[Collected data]
/---

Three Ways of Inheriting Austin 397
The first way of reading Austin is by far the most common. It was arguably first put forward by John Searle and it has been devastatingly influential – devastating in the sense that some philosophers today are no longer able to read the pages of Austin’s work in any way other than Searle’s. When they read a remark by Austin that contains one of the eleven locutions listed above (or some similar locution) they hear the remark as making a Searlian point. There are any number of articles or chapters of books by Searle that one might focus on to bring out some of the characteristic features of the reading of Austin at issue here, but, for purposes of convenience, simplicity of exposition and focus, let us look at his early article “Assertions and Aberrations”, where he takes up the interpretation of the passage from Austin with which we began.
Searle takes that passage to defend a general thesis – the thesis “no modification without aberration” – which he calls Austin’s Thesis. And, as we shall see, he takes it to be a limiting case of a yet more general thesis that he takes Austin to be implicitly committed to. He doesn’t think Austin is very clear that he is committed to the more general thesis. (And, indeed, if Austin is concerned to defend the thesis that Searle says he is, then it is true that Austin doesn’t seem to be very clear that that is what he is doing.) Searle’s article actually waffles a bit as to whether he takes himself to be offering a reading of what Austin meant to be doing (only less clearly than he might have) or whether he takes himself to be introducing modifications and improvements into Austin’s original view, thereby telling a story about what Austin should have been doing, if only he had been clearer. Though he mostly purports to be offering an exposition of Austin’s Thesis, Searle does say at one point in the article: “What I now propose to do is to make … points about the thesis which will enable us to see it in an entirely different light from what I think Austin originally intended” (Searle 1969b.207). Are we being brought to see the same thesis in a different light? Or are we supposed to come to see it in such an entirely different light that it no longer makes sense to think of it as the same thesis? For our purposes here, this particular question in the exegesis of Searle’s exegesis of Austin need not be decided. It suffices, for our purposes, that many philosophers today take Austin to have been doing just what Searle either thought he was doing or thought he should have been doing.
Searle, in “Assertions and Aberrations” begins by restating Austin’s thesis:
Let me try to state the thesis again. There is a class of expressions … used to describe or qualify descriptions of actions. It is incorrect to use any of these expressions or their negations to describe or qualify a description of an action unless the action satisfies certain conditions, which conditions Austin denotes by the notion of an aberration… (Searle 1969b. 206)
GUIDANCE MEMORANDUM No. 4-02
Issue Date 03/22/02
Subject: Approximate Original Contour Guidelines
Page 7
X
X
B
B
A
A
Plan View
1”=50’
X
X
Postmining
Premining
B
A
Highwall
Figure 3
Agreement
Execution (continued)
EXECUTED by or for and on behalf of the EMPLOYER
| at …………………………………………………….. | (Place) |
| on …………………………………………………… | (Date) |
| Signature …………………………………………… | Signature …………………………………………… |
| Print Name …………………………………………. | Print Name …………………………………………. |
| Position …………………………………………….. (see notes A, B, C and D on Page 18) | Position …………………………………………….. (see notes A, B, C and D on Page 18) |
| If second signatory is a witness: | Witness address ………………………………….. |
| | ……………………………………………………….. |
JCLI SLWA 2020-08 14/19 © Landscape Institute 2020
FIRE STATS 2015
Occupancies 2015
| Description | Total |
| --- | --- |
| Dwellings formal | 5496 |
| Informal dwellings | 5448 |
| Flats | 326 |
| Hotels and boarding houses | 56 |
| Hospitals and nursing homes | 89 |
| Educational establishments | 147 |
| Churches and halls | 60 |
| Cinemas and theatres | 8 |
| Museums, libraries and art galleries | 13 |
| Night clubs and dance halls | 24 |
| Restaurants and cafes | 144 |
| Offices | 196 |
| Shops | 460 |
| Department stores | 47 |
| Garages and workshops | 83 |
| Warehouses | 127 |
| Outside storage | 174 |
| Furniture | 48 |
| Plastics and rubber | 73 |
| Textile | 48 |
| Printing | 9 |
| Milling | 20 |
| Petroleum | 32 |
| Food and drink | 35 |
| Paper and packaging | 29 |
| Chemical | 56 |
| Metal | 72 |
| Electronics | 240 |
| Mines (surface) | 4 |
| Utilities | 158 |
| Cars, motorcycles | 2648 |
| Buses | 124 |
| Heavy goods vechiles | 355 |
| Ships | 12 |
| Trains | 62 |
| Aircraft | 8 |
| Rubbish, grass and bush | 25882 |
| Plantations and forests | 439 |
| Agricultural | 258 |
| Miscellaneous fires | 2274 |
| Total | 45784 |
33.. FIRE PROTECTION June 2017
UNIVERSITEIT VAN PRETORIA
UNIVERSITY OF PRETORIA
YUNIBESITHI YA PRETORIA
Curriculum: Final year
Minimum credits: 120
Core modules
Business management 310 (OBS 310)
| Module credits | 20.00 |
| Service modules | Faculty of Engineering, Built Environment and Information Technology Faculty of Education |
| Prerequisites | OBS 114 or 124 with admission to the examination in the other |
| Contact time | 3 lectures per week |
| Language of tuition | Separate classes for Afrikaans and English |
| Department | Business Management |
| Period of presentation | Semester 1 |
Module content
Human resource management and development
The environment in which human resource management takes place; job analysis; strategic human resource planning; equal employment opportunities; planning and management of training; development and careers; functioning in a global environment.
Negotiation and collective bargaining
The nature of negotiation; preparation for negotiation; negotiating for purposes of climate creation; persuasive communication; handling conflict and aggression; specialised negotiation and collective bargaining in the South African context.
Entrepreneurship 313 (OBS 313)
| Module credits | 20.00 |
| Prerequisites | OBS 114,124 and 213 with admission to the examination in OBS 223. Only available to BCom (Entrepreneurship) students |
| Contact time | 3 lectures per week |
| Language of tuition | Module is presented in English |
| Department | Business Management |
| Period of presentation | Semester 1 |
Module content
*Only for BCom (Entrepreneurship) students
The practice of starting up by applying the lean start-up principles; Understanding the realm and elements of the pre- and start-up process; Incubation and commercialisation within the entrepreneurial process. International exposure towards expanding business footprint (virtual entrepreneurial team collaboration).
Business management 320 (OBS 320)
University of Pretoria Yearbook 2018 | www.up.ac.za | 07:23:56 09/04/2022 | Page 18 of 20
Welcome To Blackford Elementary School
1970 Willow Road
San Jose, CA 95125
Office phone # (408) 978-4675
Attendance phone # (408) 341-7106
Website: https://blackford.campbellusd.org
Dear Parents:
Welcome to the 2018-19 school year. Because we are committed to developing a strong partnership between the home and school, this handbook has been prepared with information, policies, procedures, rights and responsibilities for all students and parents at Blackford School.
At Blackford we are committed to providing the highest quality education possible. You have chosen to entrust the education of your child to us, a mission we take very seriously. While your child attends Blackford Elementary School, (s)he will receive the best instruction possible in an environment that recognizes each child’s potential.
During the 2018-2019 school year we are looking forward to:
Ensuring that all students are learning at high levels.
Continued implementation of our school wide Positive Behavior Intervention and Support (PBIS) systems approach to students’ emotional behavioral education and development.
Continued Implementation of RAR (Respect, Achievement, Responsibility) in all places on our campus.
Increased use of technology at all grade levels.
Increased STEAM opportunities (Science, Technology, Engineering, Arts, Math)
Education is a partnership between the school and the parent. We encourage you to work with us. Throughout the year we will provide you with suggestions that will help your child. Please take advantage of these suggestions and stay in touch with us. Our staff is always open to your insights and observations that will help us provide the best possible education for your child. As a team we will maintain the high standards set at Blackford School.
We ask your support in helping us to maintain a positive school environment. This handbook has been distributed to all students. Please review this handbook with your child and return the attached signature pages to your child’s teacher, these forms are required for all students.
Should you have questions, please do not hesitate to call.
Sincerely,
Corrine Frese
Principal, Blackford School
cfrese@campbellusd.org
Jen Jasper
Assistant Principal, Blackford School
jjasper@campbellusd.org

\---

__Activity__
The lines in the records above that include the word "phone" must be copied out.

__Answer box__
Office phone # (408) 978-4675
Attendance phone # (408) 341-7106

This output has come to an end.